**Page excerpt:**
Yes, it's incredibly stupid, but since my pension is in dollars, I like it.

----------


## The Bold Rodney

> The dollar will always be a safe haven right ? Just like Real estate would always go up.....yeah....


It's gold, gold, gold, gold, gold, gold, gold, gold... everyone standby for yet another a rivetting economic lesson from "social" on world currenciesssssssssssss"  :deadhorsebig:  :smiley laughing:

----------


## socal

> Bonus. Bring on megadeath if it means the Baht weakening.


That depends on what currency you earn. The baht has not got that much stronger priced in Swiss Francs or Aussy, Sing or Cad dollars.

If you earn Aussy dollars and the baht weakens because of dollar strength, chances are that the Aussy dollar weakened just as much which gains you nothing. You would incur a loss because commodities priced in US dollars(jet fuel) that you have to pay for in Aus would have went up.

----------


## socal

> Originally Posted by socal
> 
> The dollar will always be a safe haven right ? Just like Real estate would always go up.....yeah....
> 
> 
> It's gold, gold, gold, gold, gold, gold, gold, gold... everyone standby for yet another a rivetting economic lesson from "social" on world currenciesssssssssssss"


funny that, I limited the amount of times I mention gold because everyone hates it so much (not the sentiment of an asset bubble :mid: , pay attention butterfly) but then you go off on gold anyway.

----------


## socal

> Originally Posted by socal
> 
> 
> 
> 
> 
> 
> 
>  Originally Posted by Norton
> ...


You  get it.

There is some options out there to diversify at least some of your dollar positions.

----------


## Butterfly

you should visit small investors forums socal, like yourself, they are all in Gold, it's quite scary. No doubt they are putting all their savings into it like you do  :Smile: 

anyone tried Commodity-link Notes ? quite nice, principal is guaranteed but the "coupon" is linked to a Gold index, therefore you can have returns of 10% and more with the safety of the principal. The downside is that if Gold underperform, you only get 0.5% on your money.

**Data shown:**

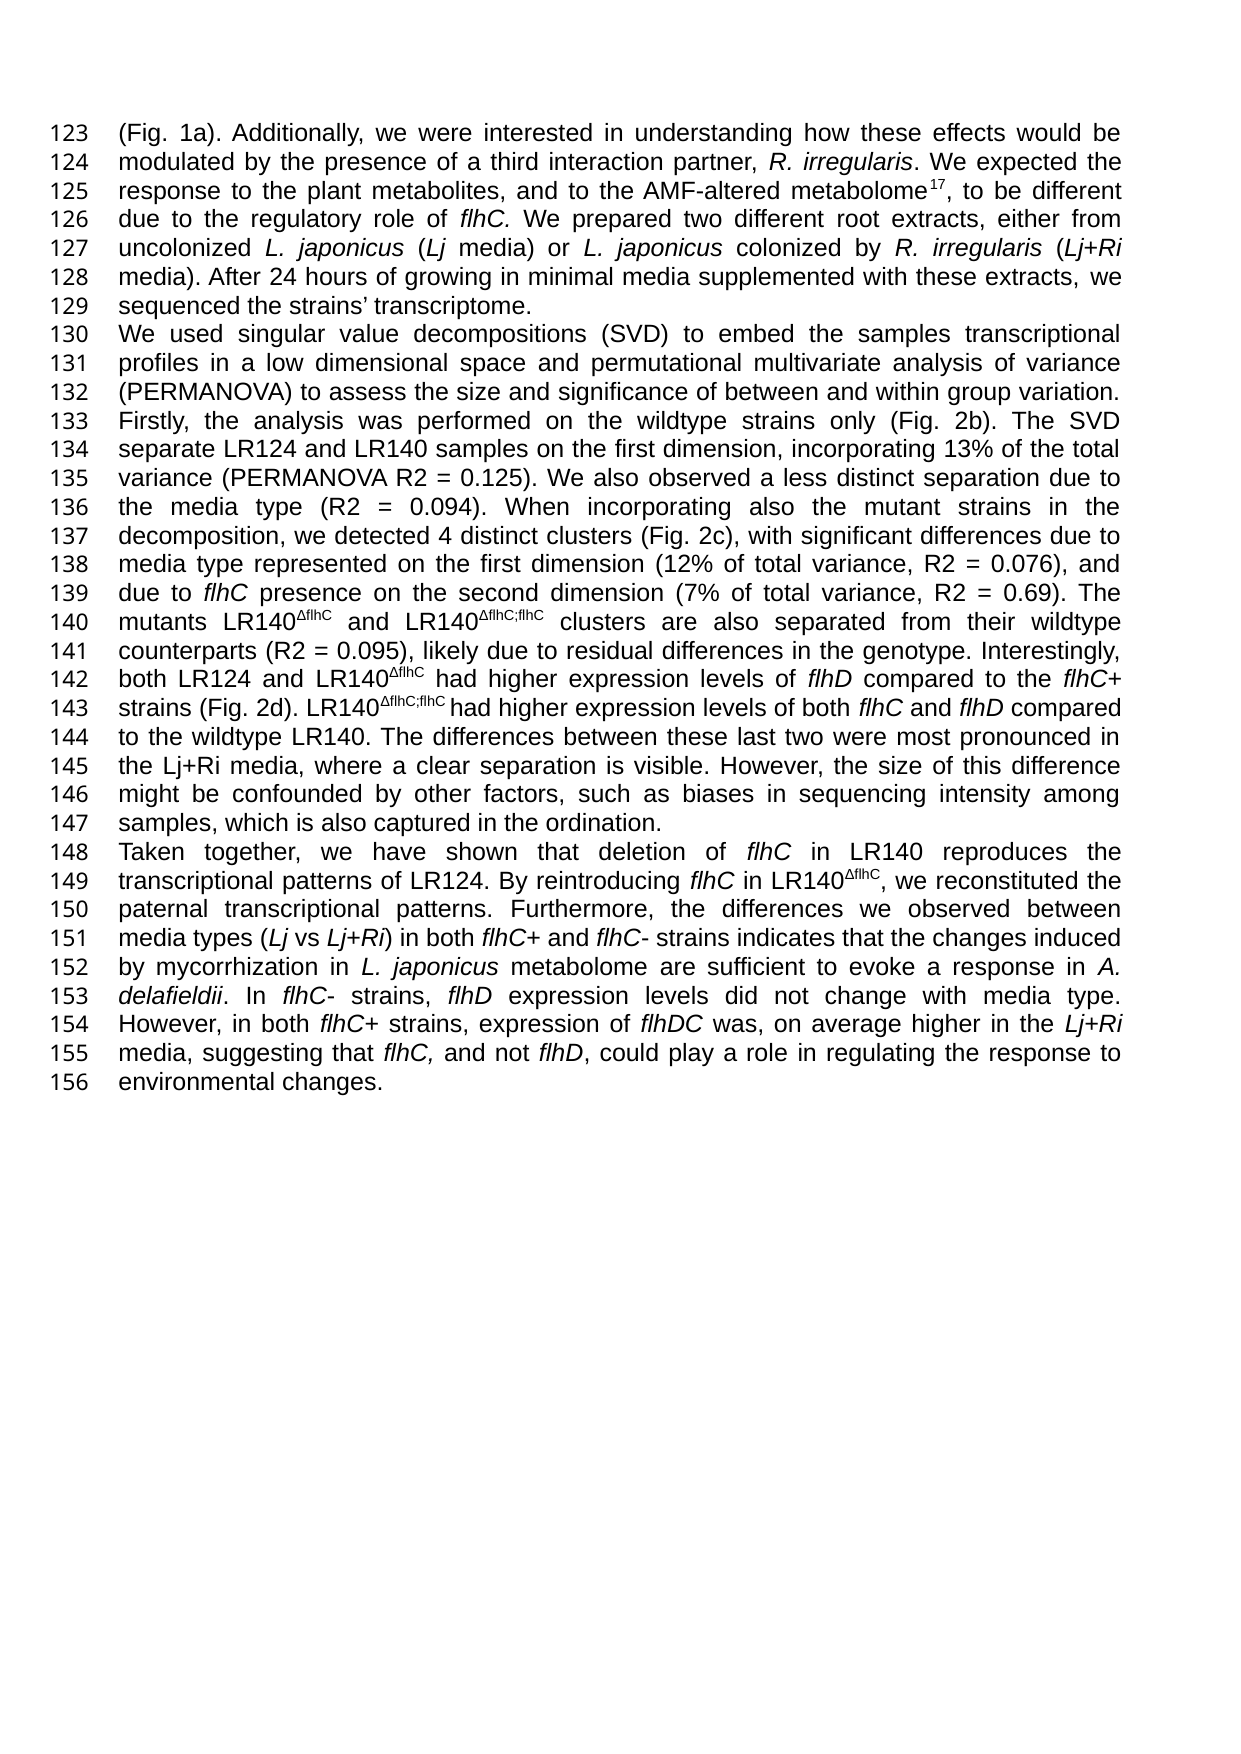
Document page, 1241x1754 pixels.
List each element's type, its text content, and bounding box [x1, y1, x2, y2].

**Written problem A:**
From the forum thread on currencies and gold, return the part that opens with the words containing "There is some" and closes with "on your money.".
**Written problem B:**
Carry the forum thread on currencies and gold further, picking up right after its final sentence.
The listing is separate material and has nothing to do with the forum thread on currencies and gold.

**Written response A:**
There is some options out there to diversify at least some of your dollar positions.

----------


## Butterfly

you should visit small investors forums socal, like yourself, they are all in Gold, it's quite scary. No doubt they are putting all their savings into it like you do  :Smile: 

anyone tried Commodity-link Notes ? quite nice, principal is guaranteed but the "coupon" is linked to a Gold index, therefore you can have returns of 10% and more with the safety of the principal. The downside is that if Gold underperform, you only get 0.5% on your money.

**Written response B:**
----------


## Thormaturge

TMB had Sterling at ThB 45.54 yesterday. It is heading for ThB 40 quicker than I expected...



 I'm of the opinion that the Swiss Franc may well soar when the Euro collapses.

----------


## backinpd2007

2 questions for TD here,
Could somebody please update the currency converter, still showing conversion rates from July 2010?
and secondly, any predictions on how long the Australian dollar can maintain its upward surge, and a likely end rate for Aus/Thai conversion?
All crystal ball stuff, but.........

----------


## koman

> 2 questions for TD here,
> Could somebody please update the currency converter, still showing conversion rates from July 2010?
> and secondly, any predictions on how long the Australian dollar can maintain its upward surge, and a likely end rate for Aus/Thai conversion?
> All crystal ball stuff, but.........


Try XE.com  It updates every 15 minutes.

As for predicting the duration of the $Aus surge and what it's peak value will be.....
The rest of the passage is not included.